Но он и не хочет, чтобы я понимал. Дед ужасно боится, что кто-то украдет его теорию. Раньше он хотел писать Капице потому что уж он-то точно не украдет. Но теперь Капица умер. И деду некому писать. Он предлагал мне разделить Нобелевскую премию пополам, если я опубликую его работу. Только я не знаю кому нужны его тетрадки по двенадцать листов. Да и он побоится мне их отдать. Вот и сейчас дед открыл тетрадь и быстро пролистал ее у меня перед глазами так, чтобы я не увидел ничего лишнего.
— Вот формула. Здесь спин одна вторая, — сказал он.
— Это так? — я показал рукой в пространстве.
— Нет это вот так, — поправил меня дед.
— Мне нужен бозон. Посмотришь?
— Посмотрю, — я понятия не имел, что конкретно мне нужно было смотреть про бозон и открыто ли это наукой. В следующий раз он про это не вспомнит.
— У меня от физики поднимается давление.
— Не спрашивать вас больше?
— Не спрашивай.
Когда-то я сказал, что Перельман, наверное, шизофреник. Дед орал на меня впервые в жизни.
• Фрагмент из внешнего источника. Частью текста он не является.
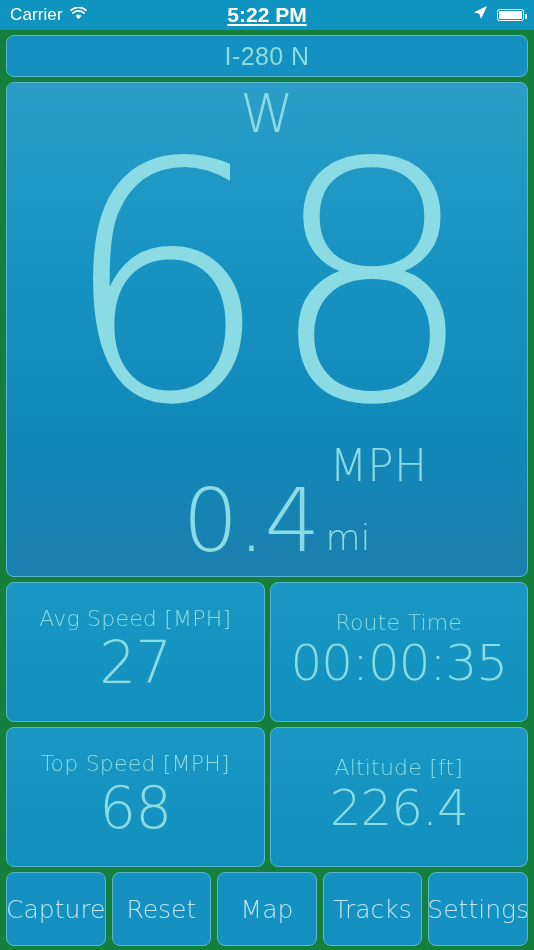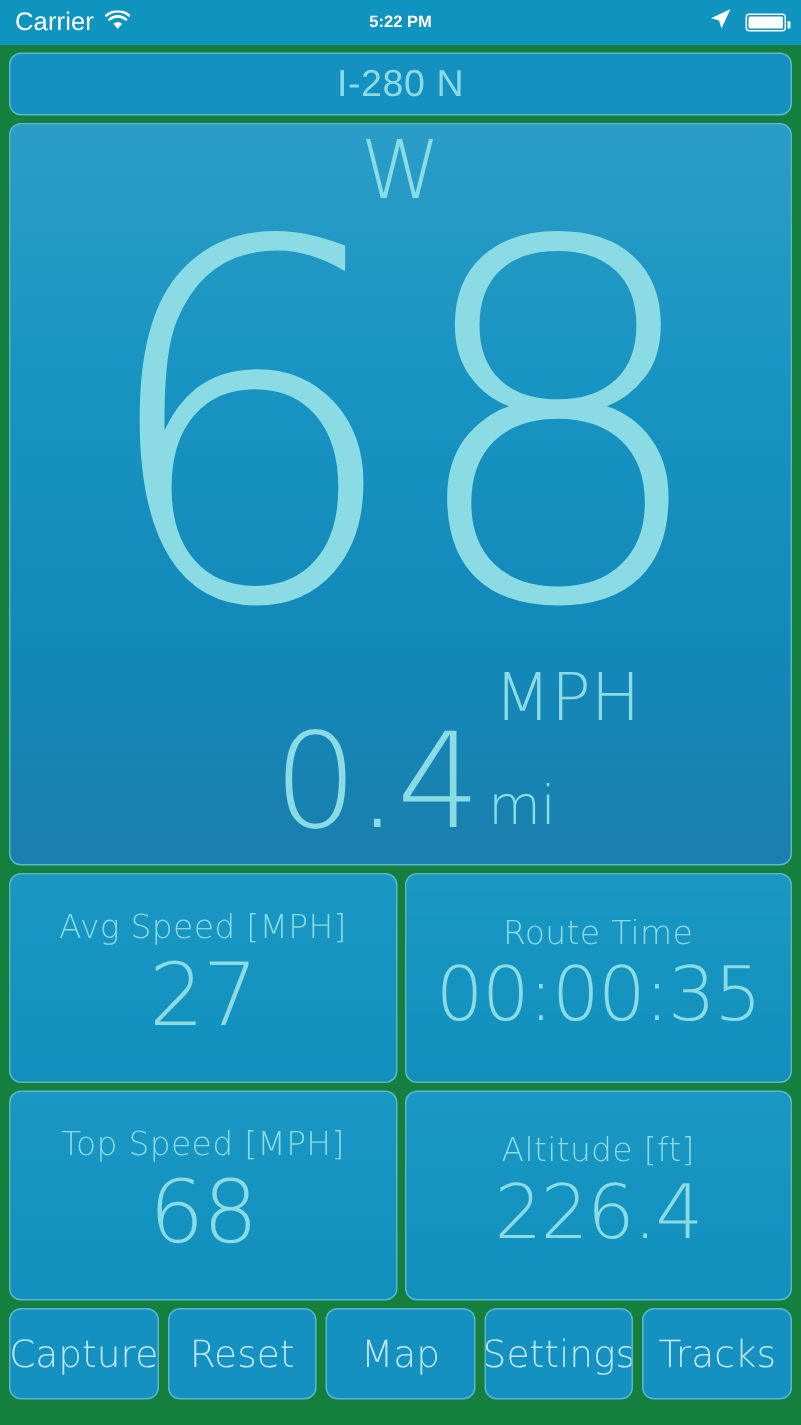--- a/index.html
+++ b/index.html
@@ -26,21 +26,21 @@
     padding:0 10px;
     color:#ffffff;
     font-size:17px;
     flex:0 0 auto;
     position:relative;
   }
   .sb-left { display:flex; align-items:center; gap:7px; }
   .sb-carrier { font-size:17px; letter-spacing:0.1px; color:#fff; }
   .sb-center {
     position:absolute; left:0; right:0; text-align:center;
-    font-size:11px; font-weight:bold; color:#fff; pointer-events:none;
+    font-size:21px; font-weight:bold; color:#fff; pointer-events:none;text-decoration:underline;
   }
   .sb-right {
     margin-left:auto; display:flex; align-items:center; gap:9px;
     position:relative; z-index:2;
   }
   .wifi-icon { display:block; }
   .loc-icon { display:block; }
   .battery {
     width:27px; height:12px; border:1px solid #fff; border-radius:2.5px;
     position:relative; display:block;
@@ -183,21 +183,21 @@
   .tb-btn {
     flex:1 1 0;
     display:flex; align-items:center; justify-content:center;
     font-size:25px;
     color:#bfe6ef;
     font-family:"DejaVu Sans", sans-serif;
     font-weight:300;
     background:#1491c0;
     border:1px solid #5cb6d2;
     border-radius:8px;
-    height:61px;
+    height:74px;
     cursor:pointer;
     white-space:nowrap;
     overflow:hidden;
   }
 </style>
 </head>
 <body>
 
 <div id="app">
 
@@ -260,18 +260,18 @@
       <div class="panel stat-card">
         <div class="stat-label">Altitude [ft]</div>
         <div class="stat-value wide">226.4</div>
       </div>
     </div>
 
     <div class="toolbar">
       <div class="tb-btn">Capture</div>
       <div class="tb-btn">Reset</div>
       <div class="tb-btn">Map</div>
+      <div class="tb-btn">Tracks</div>
       <div class="tb-btn">Settings</div>
-      <div class="tb-btn">Tracks</div>
     </div>
 
   </div>
 </div>
 
 </body></html>

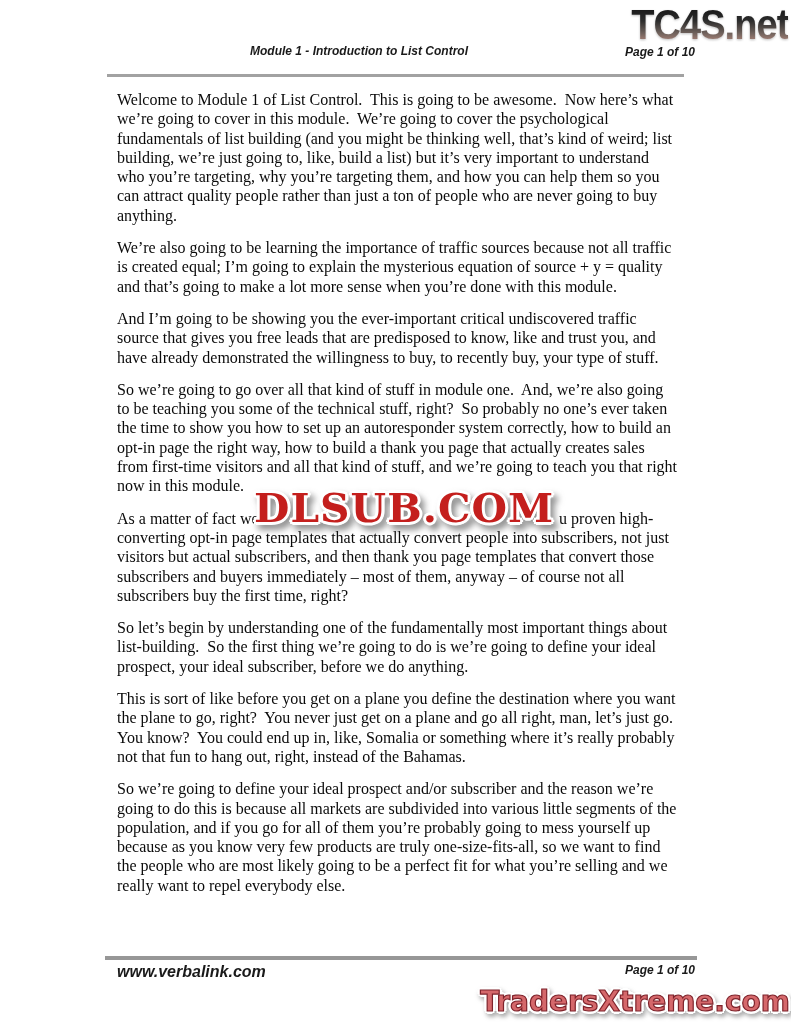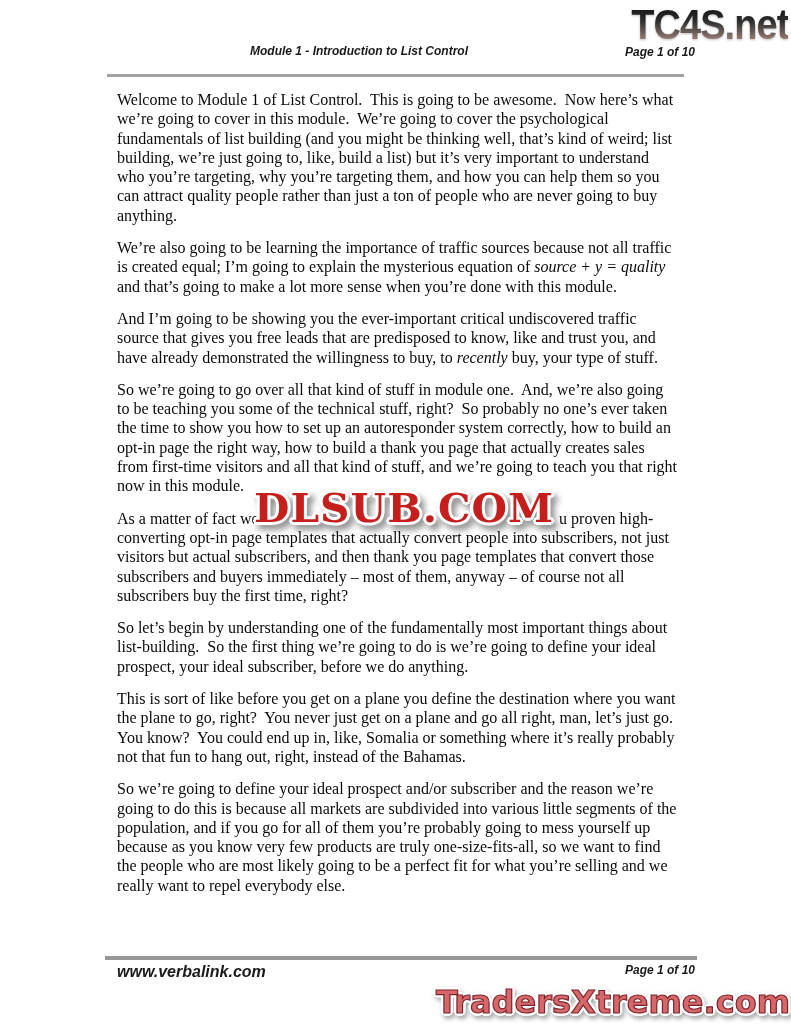--- a/index.html
+++ b/index.html
@@ -46,21 +46,21 @@
     position:absolute;left:107px;top:74px;
     width:577px;height:3px;background:#a2a2a2;
   }
   
   .body-text{
     position:absolute;left:117px;top:90px;width:561px;
     font-size:16px;line-height:19.3px;color:#0a0a0a;
     white-space:pre-wrap;
   }
   .body-text p{margin:0 0 13px 0;}
-  .body-text .it{font-style:italic;}
+  .body-text .it{}
   .wm-gap{display:inline-block;width:295px;}
   
   .watermark{
     position:absolute;left:254px;top:486px;
     font-family:"DejaVu Serif", serif;
     font-weight:bold;
     font-size:40px;line-height:44px;
     letter-spacing:1px;
     color:#c41f1d;
     transform:scale(1.02,1.0);
@@ -87,21 +87,21 @@
     position:absolute;top:963px;right:96px;
     font-family:"Liberation Sans", sans-serif;
     font-weight:bold;font-style:italic;
     font-size:12px;color:#1a1a1a;
   }
   
   .tx-logo{
     position:absolute;right:1px;top:985px;
     font-family:"DejaVu Sans", sans-serif;
     font-weight:bold;
-    font-size:32px;line-height:34px;
+    font-size:28px;line-height:34px;
     letter-spacing:0px;
     color:#d5686b;
     -webkit-text-stroke:1.2px #7e232b;
     text-shadow:
       -2px -2px 0 #fff, 2px -2px 0 #fff, -2px 2px 0 #fff, 2px 2px 0 #fff,
       0 3px 0 #fff, 3px 0 0 #fff, -3px 0 0 #fff, 0 -3px 0 #fff;
     filter:drop-shadow(2px 3px 2px rgba(90,90,90,0.5));
     white-space:nowrap;
   }
 </style>

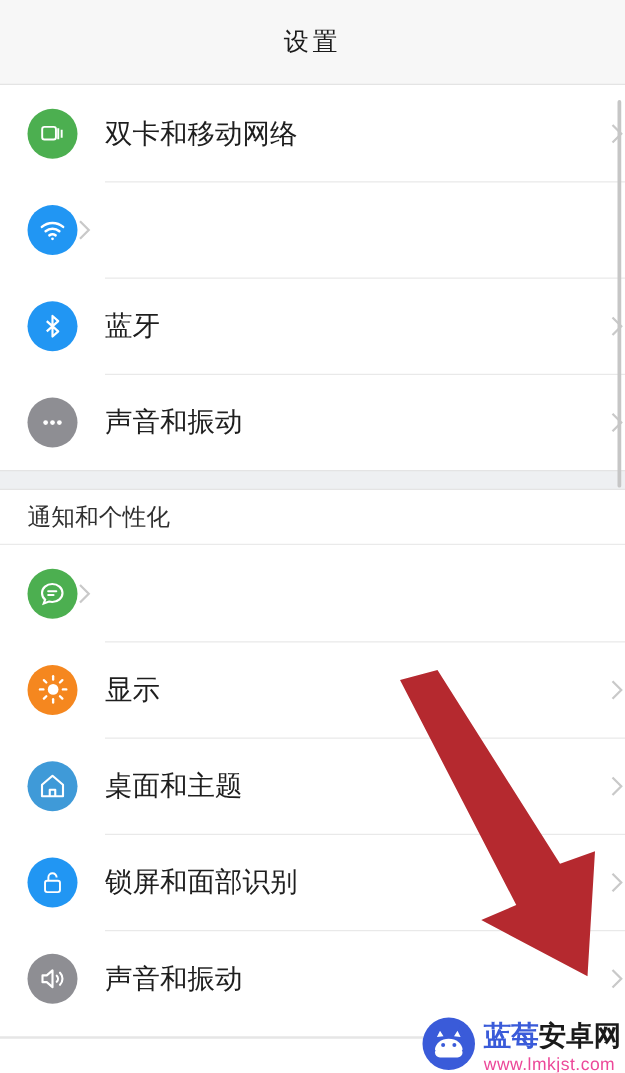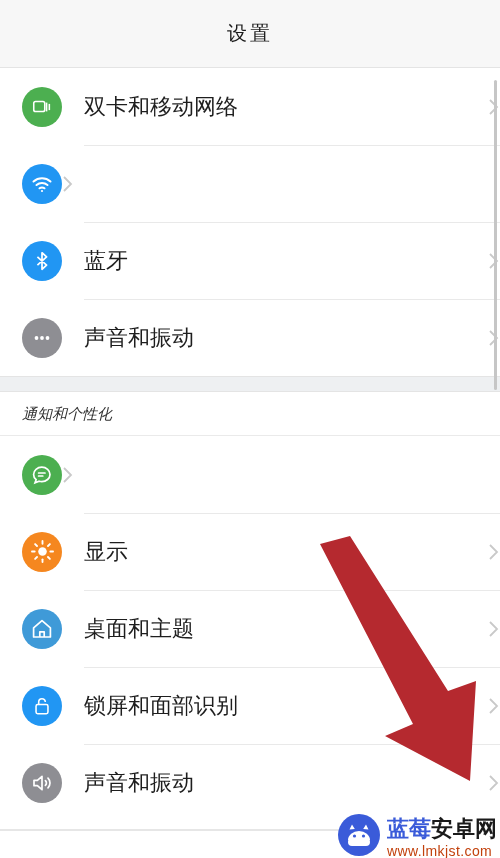--- a/index.html
+++ b/index.html
@@ -82,23 +82,22 @@
   }
   .section-header {
     height:44px;
     display:flex;
     align-items:center;
     padding-left:22px;
     background:#ffffff;
     position:relative;
   }
   .section-header .sh-text {
-    font-size:15px;
+    font-size:19px;
     color:#303030;
-    font-style:italic;
   }
   .section-header::after {
     content:"";
     position:absolute;
     left:0; right:0; bottom:0;
     height:1px;
     background:#eaeaea;
   }
 
   
@@ -135,21 +134,21 @@
     font-size:22px;
     font-weight:bold;
     letter-spacing:0px;
     white-space:nowrap;
   }
   .wm-title .blue { color:#3a5bd9; }
   .wm-title .dark { color:#1a1a1a; }
   .wm-url {
     margin-top:4px;
     font-size:14px;
-    color:#c2410c;
+    color:#ec4899;
     letter-spacing:0.4px;
     white-space:nowrap;
   }
   .bottom-divider {
     position:absolute;
     left:0; top:829px;
     width:348px; height:2px;
     background:#e6e6e6;
   }
 </style>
Он кричал, что я не имею никакого права так говорить, ведь это не доказано в отличие от гипотезы Пуанкаре.
— У тебя есть девушка?
— Да/Нет
— Знаешь, у меня была девушка. На большой земле, в Москве. Худенькая. Высокая. Матери она не понравилась. А я побоялся уйти к ней. Я был студентом. Не хотел обязанным чужим людям. Потом я как-то приехал из закрытого города. Она была замужем. Говорила, что любит. Хотела уйти ко мне. А я побоялся.
— Жалеете?
В комнату заглянула бабка.
— Вы представляете! Вы представляете! Там по телевизору девушку изнасиловали и…
— Сожгли?
— Да, откуда ты знаешь? Пошли посмотрим!
Я зашел на кухню. По телевизору крутили сериал. На столе была тарелка с жаренной картошкой.
— Ну что? Он тебя не утомил? С ним же скучно. Как начнет про свою физику — не знаешь, куда бежать. А про девку по телевизору интересно. Интересно, как она горела. Представляешь на такое в жизни посмотреть?
— Не очень.
— В наши времена такого не бывало. У нас в деревне такого никогда не было. Хотя один раз мужик изнасиловал девочку. Тринадцатилетнюю. Падчерицу свою. Так она сама виновата была — у нее задержки в развитии, небось напрашивалась. А какой мужик был. Статный. Красивый. И надо отметить, честный. Сам потом пошел и утопился.
В моей голове было тихо. Я откинулся и разглядывал чашки в серванте. Я думал, что страшно боюсь быть похожим на деда. Бабка резала колбасу со звуком “чоп-чоп-чоп” и с интересом уткнулась в сериал. И вдруг она тихо сказала:
— Скоро все кончится.
— Что кончится?
— Чайник, говорю, скоро вскипит. Общая теория относительности
Он лежал в своей кровати, пока за окном тлел зеленый закат. Идея не давала ему заснуть. Он не успевал записать ее, хотя у него не было других дел, других перспектив или каких-либо забот. Каждый раз когда он брался за нее серьезно, жизнь показывала ему, что он никогда не сможет успеть найти полную форму, до конца разгрызть загадку мира. Слабость его тела и духа никогда не дадут его Идее цвести, заслоняя собой саму природу. Поэтому она медленно вянет у него внутри, порождая боль по тому, что не сбудется.
Он посмотрел в окно, за которым тлел мир, который никогда не будет принадлежать ему. За дверью гуляла смерть, ступая глухо “чоп-чоп-чоп”. Он боялся не смерти, а мысли, что все Идеи, в сущности своей, ничтожны перед цельностью мира.